Voici venir un nouveau récit de division fraternelle entre d’un côté un chirurgien dans un grand hôpital de Séoul porté par des idéaux progressistes essentiellement axés autour de postures morales (donc dépolitisées) et de l'autre un avocat profitant pleinement et consciemment de sa position sociale très favorisée sans pour autant tomber dans une jouissance hédoniste et obscène que nous offrirait une caractérisation basse du front.
Les 2 personnages sont donc écrits dans le but de laisser une marge empathique au spectateur, l'objectif étant d'arriver à une situation de relative neutralité (bien qu'à la moitié du film on soit amené à pencher plutôt du côté du chirurgien mais sans pour autant sacrifier l'avocat) avant l'avènement de l'incident pivot qui fera basculer notre jugement.

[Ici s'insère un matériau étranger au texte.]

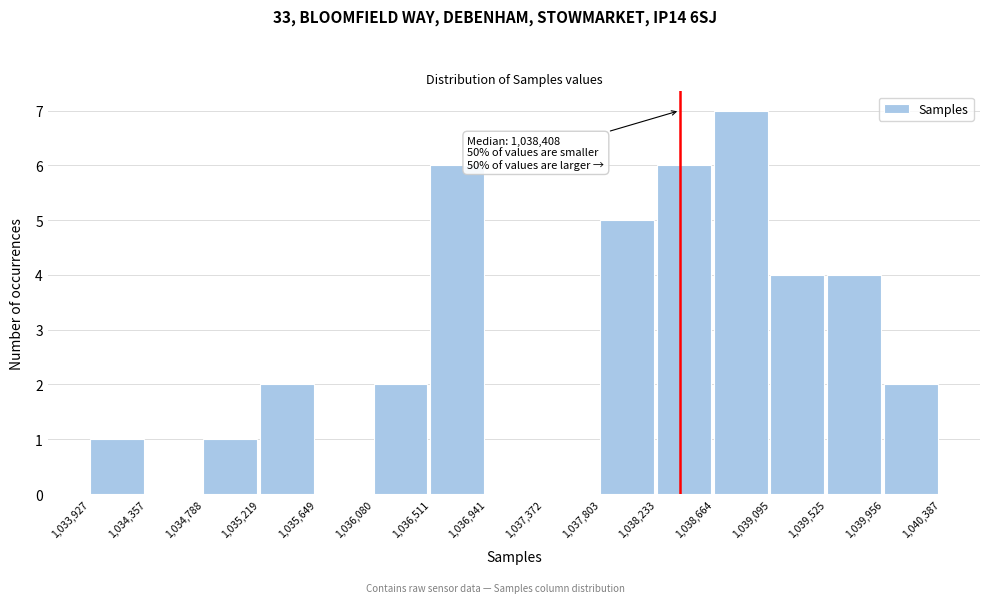

Over which range of the x-axis is the bar tallest?

1,038,664 to 1,039,095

C'est en effet lorsque le fils du chirurgien se retrouve impliqué dans une affaire de meurtre que l'on découvre, oh surprise, qu'il sait très bien reconnaître sa place dans la classe dominante et est prêt à faire feu de tous bois pour la préserver face à la justice, abandonnant toutes ses maximes de façade sur le prétendu manque d'intégrité de son frère.

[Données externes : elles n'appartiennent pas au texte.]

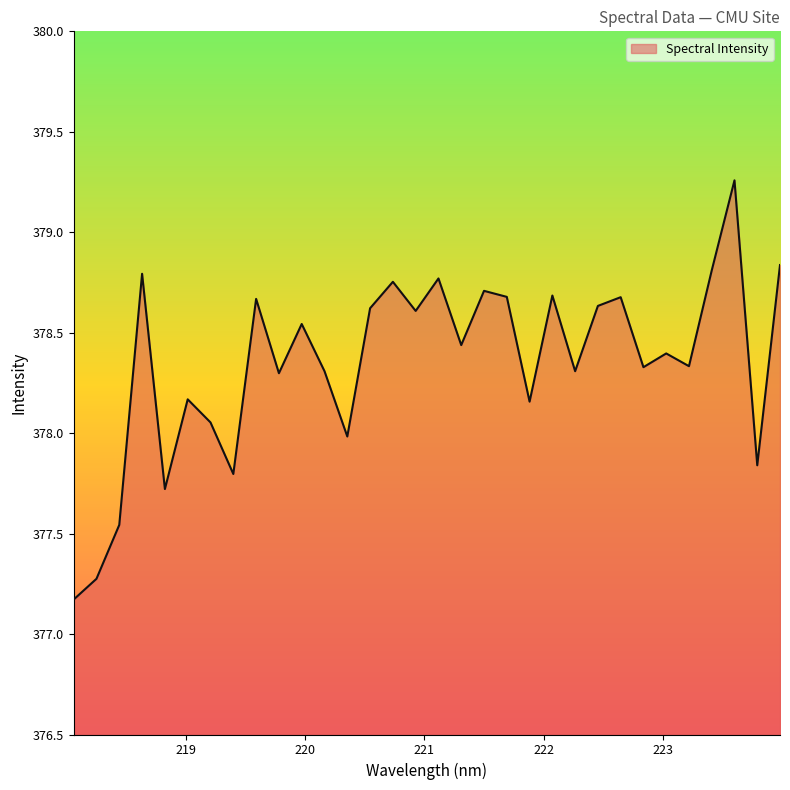

What is the smallest value displayed?

377.2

Ce n'est pas très fin, assez prévisible et amené avec des gros sabots, pourtant il advient toujours ce plaisir simple de voir ces théorèmes assez balisés sur la société mis en application.
On ne retrouve pas la jouissance de mise en scène d'un Parasite ou une représentation aussi juste de la mise en confrontation entre idéaux et intérêts de classe d'un Armageddon Time mais ma foi c'est le genre de petit contentement qui est toujours bon à prendre au sein de l'entreprise de divertissement de plus en plus essoufflée qu'est le cinéma Coréen.